Background information
- Origin: Westfield, New Jersey, U.S.
- Genres: Alternative rock;
- Years active: 1981–present;
- Labels: WM Recordings; Foundation Records; Continuum Records; Rondor Music;
- Members: Bob Ardrey (guitar, vocals) Don Dazzo (lead vocals) Dan Paola (guitar, vocals) Billy Siegel (keyboards, vocals) Jerry Heer (bass) John Bryan (drums, percussion)

= The Whirling Dervishes (band) =

American alternative rock band

The Whirling Dervishes are an American alternative rock band from Westfield, New Jersey. Formed in 1981 as Johnny Bravo and his Whirling Dervishes, the band shortened its name in 1983 to Whirling Dervishes. Their sound has been described as a combination of Roxy Music, The Stooges, Nine Inch Nails and The Wonderstuff.

==Career==
Dazzo, Ardrey, Paola and Siegel met while attending Westfield High School while Heer and Bryan studied at neighboring Union Catholic High School. All performed in various bands during those formative years, except for Dazzo who served as roadie for Ardrey's group, the Shattered Five.

The band is known for its dark pop songs and benefitted greatly from airplay on WHTG-FM in Eatontown, New Jersey, which helped popularize the group at the Jersey Shore and beyond. The band toured the East Coast during the mid-1980s through the early 1990s, but performed most frequently at rock clubs in the New York and New Jersey area such as Stone Pony, Brighton Bar, The Limelight, Danceteria, CBGB, China Club, Kat Club, Fastlane, Court Tavern, the Melody, the Roxy, and the Green Parrot.
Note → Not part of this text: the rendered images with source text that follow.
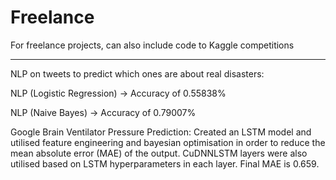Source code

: # Freelance
For freelance projects, can also include code to Kaggle competitions

----------------------------------------------------------------------------------------------------

NLP on tweets to predict which ones are about real disasters:

NLP (Logistic Regression) -> Accuracy of 0.55838%

NLP (Naive Bayes) -> Accuracy of 0.79007%

Google Brain Ventilator Pressure Prediction: Created an LSTM model and utilised feature engineering and bayesian optimisation in order to reduce the mean absolute error (MAE) of the output. CuDNNLSTM layers were also utilised based on LSTM hyperparameters in each layer. Final MAE is 0.659.

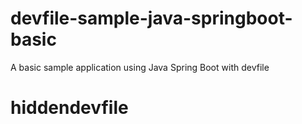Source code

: # devfile-sample-java-springboot-basic
A basic sample application using Java Spring Boot with devfile
# hiddendevfile
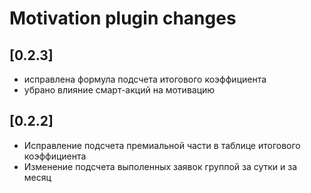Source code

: # Motivation plugin changes

## [0.2.3]
- исправлена формула подсчета итогового коэффициента
- убрано влияние смарт-акций на мотивацию

## [0.2.2]
- Исправление подсчета премиальной части в таблице итогового коэффициента
- Изменение подсчета выполенных заявок группой за сутки и за месяц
The original line-up, Bob Ardrey (guitar, vocals), Don Dazzo (lead vocals), Dan Paola (guitar, vocals), Billy Siegel (keyboards, vocals, producer), Jerry Heer (bass) and John Bryan (drums, percussion), remained together until Ardrey's death in 2024. They have also worked with engineer Alan Douches, known for his engineering and mastering skills with Aerosmith, Steve Taylor and George Benson.

===Record releases===
Best known for their perennial Christmas classic cover of "You're A Mean One, Mr. Grinch," the band released two vinyl EPs, History Kicks You (1983) and Affordable World (1985); one CD EP, Wish it Would Snow (1992), independently, re-released in 1994 on Ignition with bonus tracks and again in 1995 as Grinch on Continuum/Universal; and one full-length CD album, Strange and Wonderful (1992).

===Television and film===
Signed in 1991 to Herb Alpert's publishing arm of A&M records Rondor Music, the band wrote and recorded the theme song to NBC's short-lived television show The Adventures of Mark and Brian.

In 1990, the band released the film Thin Mints, written and directed by Dazzo, starring Ardrey and Fred Harlow, with a score by Siegel and Ardrey, and with Whirling Dervishes' songs prominently featured.

===Everlounge===
In 1994, Dazzo and Siegel formed the group Everlounge, later joined by Ardrey, inspired by the New York- and Los Angeles-based lounge music scene. Occasionally, Whirling Dervishes still play local shows in the New Jersey area.